What does global warming have to do with nuclear power? Well, 30 billion tons of CO2 (a greenhouse gas) are released into the atmosphere each year by the burning of fossil fuels like oil and coal. Nuclear power plants, on the other hand, release zero greenhouse gases. Since U.S. electric demand is projected to climb by 45 percent over the next couple of decades (and world electric demand even more), we're faced with a choice: burn more fossil fuels, potentially making the world even warmer, or use more alternative energy, including nuclear power. Even developing countries like China and India are turning more and more towards nuclear power, as those countries are looking for cheaper alternatives to oil, gas and coal.
Here is how the numbers shake out, according to the World Nuclear Association: As of December 2006, there were 435 reactors in operation worldwide; 28 new reactors under construction; 64 planned; and more than 158 proposed, globally. As new reactors come on line, there will be increased pressure to fill the gap between supply and consumption of the underlying fuel. The World Nuclear Association forecasts uranium demand to rise 20 percent over the next 10 years; with worldwide energy demand forecast to double by 2030 [OECD], that could be the tip of the globally warmed iceberg.
(China, for its part, has already announced that they will be building a number of nuclear power stations, possibly as soon as this fall. Although China has a great deal of coal, nuclear power is considered a cleaner, more efficient way of producing energy; it is also free from oil’s geopolitical risk, as uranium is mined in “safer” countries such as Canada and Australia.)
Mineral commodity markets tend to be cyclical, with prices rising and falling substantially over the years with the long lead times required to bring to market new material. Uranium is not any different. Uranium’s big jump in price has happened because supplies of the radioactive metal are not rising fast enough to keep up with demand.

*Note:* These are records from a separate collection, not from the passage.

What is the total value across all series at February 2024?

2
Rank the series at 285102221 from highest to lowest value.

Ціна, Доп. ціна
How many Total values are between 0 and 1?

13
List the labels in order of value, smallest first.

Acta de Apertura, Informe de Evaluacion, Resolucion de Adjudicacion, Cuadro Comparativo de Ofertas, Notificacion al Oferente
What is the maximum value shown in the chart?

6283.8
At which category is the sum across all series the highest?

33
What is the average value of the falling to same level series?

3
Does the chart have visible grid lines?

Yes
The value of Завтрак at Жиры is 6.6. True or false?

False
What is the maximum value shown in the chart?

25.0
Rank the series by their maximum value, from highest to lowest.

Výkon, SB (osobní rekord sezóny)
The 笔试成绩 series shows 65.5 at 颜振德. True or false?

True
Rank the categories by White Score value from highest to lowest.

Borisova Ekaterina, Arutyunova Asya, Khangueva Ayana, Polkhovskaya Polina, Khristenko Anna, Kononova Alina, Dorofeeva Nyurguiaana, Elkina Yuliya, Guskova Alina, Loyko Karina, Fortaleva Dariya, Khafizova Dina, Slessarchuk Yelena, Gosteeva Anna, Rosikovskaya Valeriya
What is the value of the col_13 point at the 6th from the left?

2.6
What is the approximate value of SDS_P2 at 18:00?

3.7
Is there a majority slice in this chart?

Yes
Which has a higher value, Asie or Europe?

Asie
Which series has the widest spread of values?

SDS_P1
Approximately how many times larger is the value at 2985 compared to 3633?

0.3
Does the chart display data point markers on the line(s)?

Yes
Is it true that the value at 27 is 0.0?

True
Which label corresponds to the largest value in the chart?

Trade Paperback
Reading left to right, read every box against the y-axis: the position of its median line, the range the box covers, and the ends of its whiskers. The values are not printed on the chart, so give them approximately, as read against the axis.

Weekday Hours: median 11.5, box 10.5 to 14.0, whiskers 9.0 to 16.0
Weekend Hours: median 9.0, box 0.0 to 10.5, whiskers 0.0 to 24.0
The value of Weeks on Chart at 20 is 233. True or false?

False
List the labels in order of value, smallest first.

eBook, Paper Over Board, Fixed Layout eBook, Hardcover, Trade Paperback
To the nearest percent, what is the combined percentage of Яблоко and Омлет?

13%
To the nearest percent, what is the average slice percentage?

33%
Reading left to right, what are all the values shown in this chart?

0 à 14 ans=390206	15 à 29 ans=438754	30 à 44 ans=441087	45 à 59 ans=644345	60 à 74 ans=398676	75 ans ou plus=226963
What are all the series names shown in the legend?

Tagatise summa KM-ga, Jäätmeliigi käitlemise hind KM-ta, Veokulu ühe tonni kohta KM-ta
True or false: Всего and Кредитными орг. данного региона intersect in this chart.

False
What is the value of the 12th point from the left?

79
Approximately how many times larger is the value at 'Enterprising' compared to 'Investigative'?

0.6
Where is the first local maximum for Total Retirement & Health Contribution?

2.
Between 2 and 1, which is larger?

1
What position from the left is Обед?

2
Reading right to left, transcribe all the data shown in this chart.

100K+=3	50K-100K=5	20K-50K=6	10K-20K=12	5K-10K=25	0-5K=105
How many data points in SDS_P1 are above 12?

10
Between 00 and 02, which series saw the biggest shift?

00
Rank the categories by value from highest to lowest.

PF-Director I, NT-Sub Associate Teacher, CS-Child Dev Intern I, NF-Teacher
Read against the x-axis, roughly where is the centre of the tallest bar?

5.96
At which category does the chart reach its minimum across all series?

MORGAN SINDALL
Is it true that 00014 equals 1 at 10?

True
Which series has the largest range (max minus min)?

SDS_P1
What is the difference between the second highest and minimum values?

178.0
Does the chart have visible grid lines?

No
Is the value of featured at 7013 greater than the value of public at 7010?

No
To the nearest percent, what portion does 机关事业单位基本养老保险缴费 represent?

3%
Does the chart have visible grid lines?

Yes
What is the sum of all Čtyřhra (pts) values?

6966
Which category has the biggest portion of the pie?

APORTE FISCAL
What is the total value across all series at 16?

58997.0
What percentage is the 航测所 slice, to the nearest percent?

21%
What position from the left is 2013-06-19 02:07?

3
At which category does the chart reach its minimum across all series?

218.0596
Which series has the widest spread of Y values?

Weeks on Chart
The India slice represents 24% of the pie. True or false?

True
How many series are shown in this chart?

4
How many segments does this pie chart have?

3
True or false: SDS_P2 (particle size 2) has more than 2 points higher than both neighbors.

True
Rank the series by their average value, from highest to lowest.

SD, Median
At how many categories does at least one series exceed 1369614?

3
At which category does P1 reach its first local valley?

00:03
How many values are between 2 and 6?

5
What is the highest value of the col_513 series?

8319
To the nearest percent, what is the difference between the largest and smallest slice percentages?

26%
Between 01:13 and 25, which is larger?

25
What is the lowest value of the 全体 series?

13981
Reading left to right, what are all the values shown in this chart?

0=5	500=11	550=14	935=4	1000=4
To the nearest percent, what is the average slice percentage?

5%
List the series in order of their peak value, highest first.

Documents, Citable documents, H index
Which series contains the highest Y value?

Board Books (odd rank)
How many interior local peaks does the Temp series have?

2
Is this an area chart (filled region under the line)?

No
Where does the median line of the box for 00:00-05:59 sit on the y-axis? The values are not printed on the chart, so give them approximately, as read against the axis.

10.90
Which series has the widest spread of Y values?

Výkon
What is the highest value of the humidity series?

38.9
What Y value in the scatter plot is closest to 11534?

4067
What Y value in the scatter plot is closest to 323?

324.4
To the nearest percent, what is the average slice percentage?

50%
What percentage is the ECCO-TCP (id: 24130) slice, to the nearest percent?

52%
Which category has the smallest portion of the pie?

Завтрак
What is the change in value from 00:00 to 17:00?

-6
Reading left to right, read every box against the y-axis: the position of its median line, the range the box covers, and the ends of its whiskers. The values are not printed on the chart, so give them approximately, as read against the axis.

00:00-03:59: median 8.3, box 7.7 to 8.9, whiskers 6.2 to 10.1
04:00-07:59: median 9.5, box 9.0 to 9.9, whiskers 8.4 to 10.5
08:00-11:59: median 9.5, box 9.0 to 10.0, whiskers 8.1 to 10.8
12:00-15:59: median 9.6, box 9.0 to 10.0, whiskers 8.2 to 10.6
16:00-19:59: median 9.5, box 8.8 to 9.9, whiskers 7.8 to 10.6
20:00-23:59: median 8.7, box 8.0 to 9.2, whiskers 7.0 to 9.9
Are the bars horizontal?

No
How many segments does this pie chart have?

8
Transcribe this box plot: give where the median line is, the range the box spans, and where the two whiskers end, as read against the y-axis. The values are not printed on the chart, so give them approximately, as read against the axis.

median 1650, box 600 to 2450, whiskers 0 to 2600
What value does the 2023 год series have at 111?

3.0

There is, however, one important factor that differentiates uranium from other metals. The cost structure of nuclear power generation features high capital costs and low fuel costs. Once reactors are built, it is very cost-effective to keep them running at high capacity. In fact, even if demand for electricity were to drop (which seems unlikely), utilities would cut back on other plants that have higher fuel costs, such as oil and coal-fired generators; the nuclear power plants would keep humming. That’s what happened in South Korea in 1997: the country’s overall energy use decreased due to a recession, but the nuclear output actually rose.
The end result is that demand for uranium fuel is much more predictable than for almost any other mineral, depending almost solely on installed and operable capacity, with little concession to economic fluctuations. In that case, we could be looking at one heckuva bull run.